Wednesday 15 March 2023

Forsythia

 I have learned in nearly twenty five years of marriage that it is not a good idea to rush my husband into precipitate action.  That is why we have two forsythia bushes sitting in capacious blue supermarket planters on our front drive.  They are waiting to go into the two holes in the front shrubbery that he dug last week.  

In a replay of our gardening days we went around the corner to J's house on Monday and he dug up two good sized ones and a further two that J had chopped away at.  This happens when we are minded to dispose of a plant we don't like but J refrained from the final blow and these latter are destined to be hidden the wildlife glade in the park.

The weather on Monday also reminded us of the occasions when we had a fine period to accomplish a task.  The wind blew continuously, soughing in the trees, but the rain did not come until my husband had tidied up, cleaned the paving stones, patched in bits of turf and helped J to load the bushes wrapped in a plastic sheet into the back of her car.  J offered to pay us but we declined.

Then it was home and into the two blue pots he had prepared earlier.  The aim is gradually to replace the wind-scorched yellow privet at the front with forsythia - both the full grown ones we acquired this week and the cuttings we took from the bushes  we planted behind the shed in the glade when we arrived.  Had we thought, back then in 2014, we could have re-used the rather straggly forsythia that was growing along the wall where we now have our blackcurrants grown from cuttings.  But then, as J remarked, we were not to know that.


Wednesday 8 March 2023

Muscari

Muscari are a rather nondescript kind of spring bulb that, according to my husband, proliferate.  He was occasionally asked to root them up.  Our muscari were planted in our front beds last year.  As is often the case, they were passed on to us.  It seems that someone gave our friend the gift of a box with a shiny silvery bowl, a small plastic bag of compost and several muscari bulbs.  I explained to her that it was the wrong time of year (some time after Christmas) to plant them and that they were unlikely to flower indoors.  But I took them off her hands.  

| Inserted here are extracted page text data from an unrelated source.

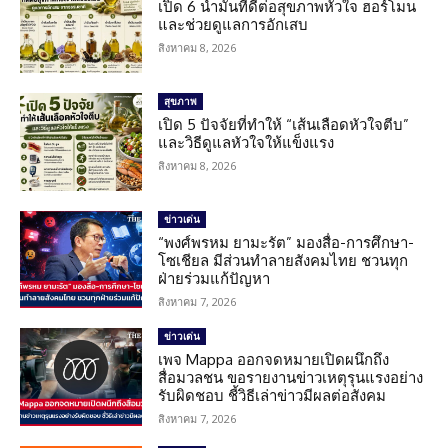
เปิด 6 น้ำมันที่ดีต่อสุขภาพหัวใจ ฮอร์โมน
และช่วยดูแลการอักเสบ
สิงหาคม 8, 2026
สุขภาพ
เปิด 5 ปัจจัยที่ทำให้ “เส้นเลือดหัวใจตีบ”
และวิธีดูแลหัวใจให้แข็งแรง
สิงหาคม 8, 2026
ข่าวเด่น
“พงศ์พรหม ยามะรัต” มองสื่อ-การศึกษา-
โซเชียล มีส่วนทำลายสังคมไทย ชวนทุก
ฝ่ายร่วมแก้ปัญหา
สิงหาคม 7, 2026
ข่าวเด่น
เพจ Mappa ออกจดหมายเปิดผนึกถึง
สื่อมวลชน ขอรายงานข่าวเหตุรุนแรงอย่าง
รับผิดชอบ ชี้วิธีเล่าข่าวมีผลต่อสังคม
สิงหาคม 7, 2026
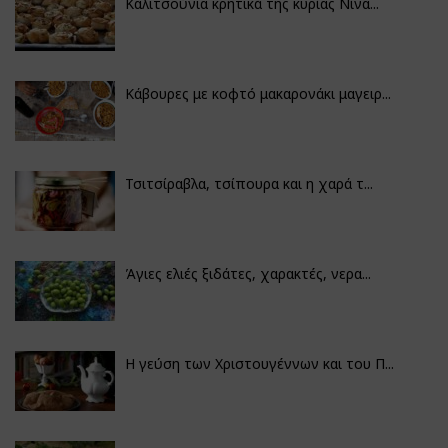
Καλιτσούνια κρητικά της κυρίας Νίνα...
Κάβουρες με κοφτό μακαρονάκι μαγειρ...
Τσιτσίραβλα, τσίπουρα και η χαρά τ...
Άγιες ελιές ξιδάτες, χαρακτές, νερα...
Η γεύση των Χριστουγέννων και του Π...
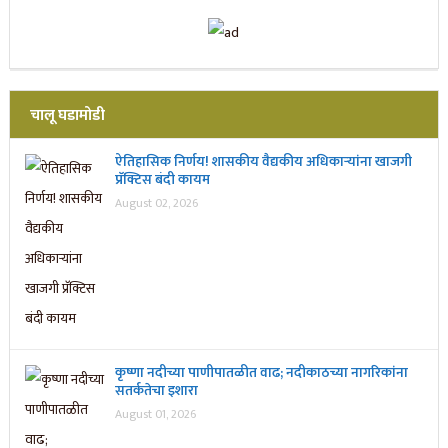
चालू घडामोडी
ऐतिहासिक निर्णय! शासकीय वैद्यकीय अधिकाऱ्यांना खाजगी
प्रॅक्टिस बंदी कायम
August 02, 2026
कृष्णा नदीच्या पाणीपातळीत वाढ; नदीकाठच्या नागरिकांना
सतर्कतेचा इशारा
August 01, 2026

I popped them in, out of season, last year and they produced leaves in late spring/early summer.  This year I am gratified to see that they are flowering at the right time.  Somehow the botanical clock inside these bulbs, connected to daylight hours and warmth, has reset itself and prompted them to produce cones of little blue flowers.  

Meanwhile, my husband is out in the front shrubbery preparing for some Forsythia we have been promised.  Again, not the most suitable time of year to dig these shrubs out from a friend's around the corner and translocate them.  But this is what we do.